Same here, both me and my boyfriend where lacking in the experiance department, but it meant that we both learnt what each other liked.
My friend once went out with someone who had had a lot of partners and she said it was some of the worse sex she had, ok he knew what to do, but he just did what he thought she would like based upon previous experiance and did not even both to check with her if she was enjoying the sex.
As yes it can sometime be better to go out with someone who is not that experiance, as the are more likley to be a blank canvas, onto which you can both add to create fantasic sex. As everyone is different and what worked for your last partner may not work at all with your next. Its all about teaching each other and being willing to learn.
Ouch
That is a little harsh of her.
That is where a little white lie would have done no harm.
Sex doesnt stay the same throughout whole relationships. Theres every chance it will improve, and it sounds like you really want to. You really need to go with the flow. Try new things out together. The fact that she is your first, or that youve had the odd trouble, doesnt mean it wont be good in the future, and if you love each other, then youre already most of the way there - that means so much more than the physical sensations of sex, which shes already proved to you.
sex is not everything
Secondly she admitted the fact to me only because with my on off impotence problems that I didn't believe her when she told me she was happy with our sex life. Obviously if its a mental problem causing the impotence thats not going to help me but I would of assumed it anyway and having spoken about it at least I can try and deal with it rather than always think it might be true denting my confidence.

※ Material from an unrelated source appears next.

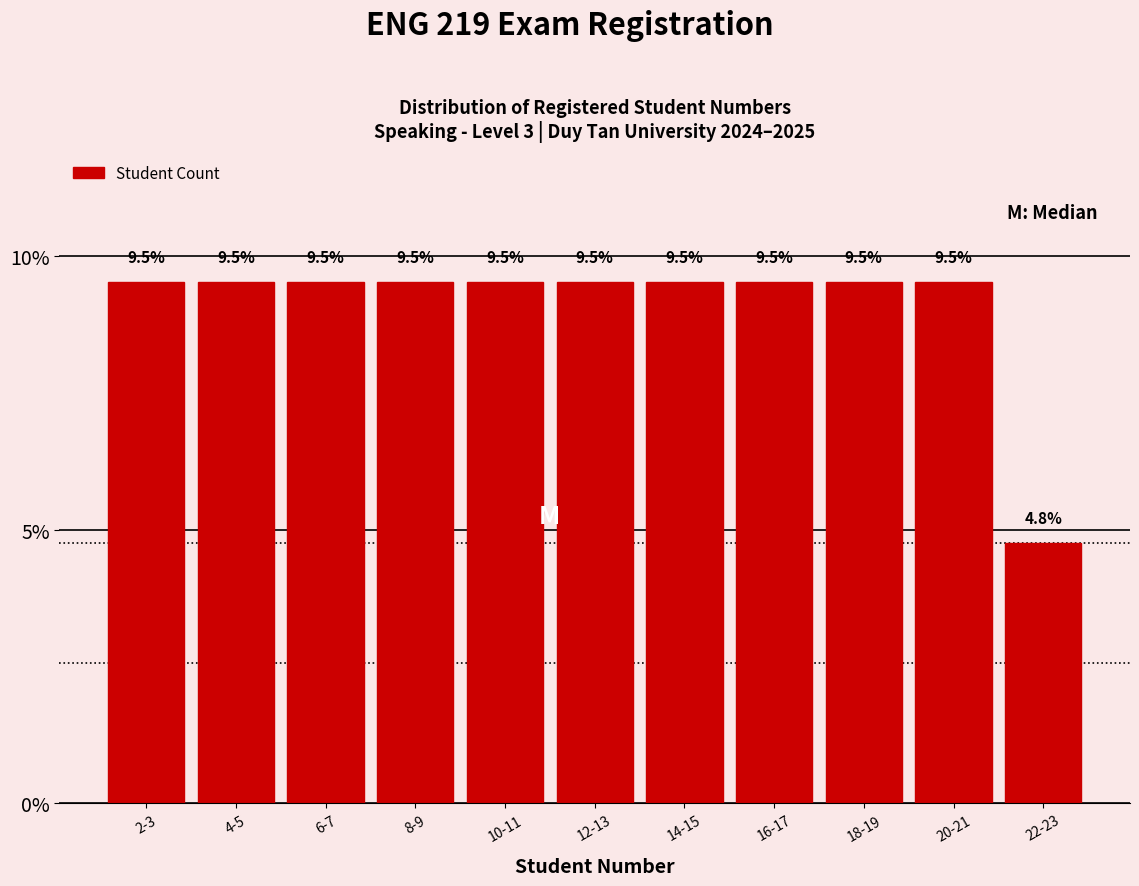

Reading left to right, extract all data points from this chart.

9.5	9.5	9.5	9.5	9.5	9.5	9.5	9.5	9.5	9.5	4.8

Thirdly, I assume she's not with the last guy because the relationship broke down rather than the sex which isn't much comfort but then she loves me.
The conclusion I seem to be getting here is that everyone who has multiple partners accepts that sex may not be best with their current partner but it doesn't matter because you love them and at the end of the day sex is not that important.

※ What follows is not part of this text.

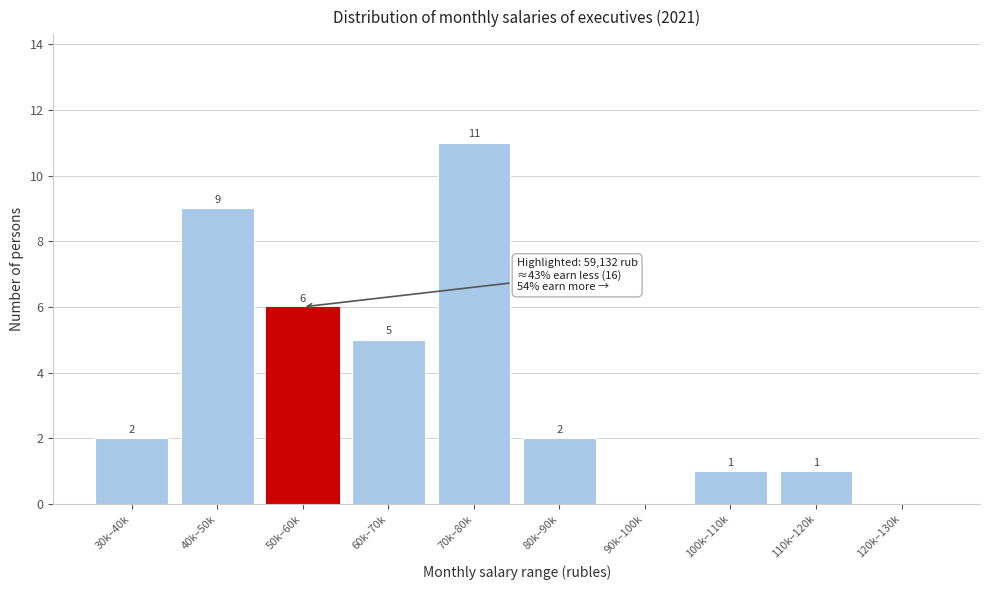

Reading left to right, list all the values displayed in this chart.

30k–40k=2	40k–50k=9	50k–60k=6	60k–70k=5	70k–80k=11	80k–90k=2	90k–100k=0	100k–110k=1	110k–120k=1	120k–130k=0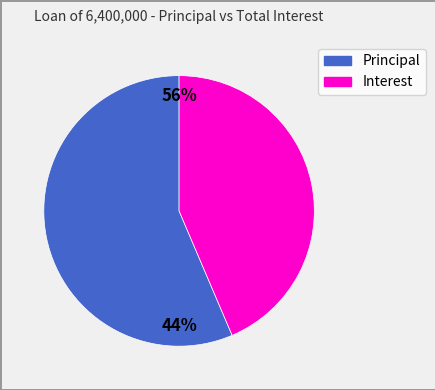

Is it true that Principal is 56% of the pie?

True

The only reason I have trouble accepting this is because I haven't had any previous partners. Therfore I have no basis of comparison and feel inferior as I feel I need to complete even though she could be crap at sex and I won't know it. So I shouldn't expect the sex she has with me to be to be as mind blowing to her as it is with me. I can only hope she will teach, so it can in future, which as long as I communicate with her should be possible as my lack of experience will mean my whole sex life will be taught around her needs
Am i right?
yeah that is very true. sex isnt everything tbh
1. You asked a question you couldnt handle the answer to. Youll know not to do that next time.
2. Of course youll know if shes crap at sex. There are no rules. Its just down to how good it feels.
Once youve got over your anxiety (and I dont think you did yourself any favours by asking her if it was the best sex ever, whilst you were having performance troubles) Sex will get better and better. Youve got love there. Thats more important than anything.
If you try and stop dwelling on it, expecting it to fail, then youre halfway there. Stop trying to be the best shes ever had, and concentrate on just giving each other pleasure. Thats good enough. The rest will come later.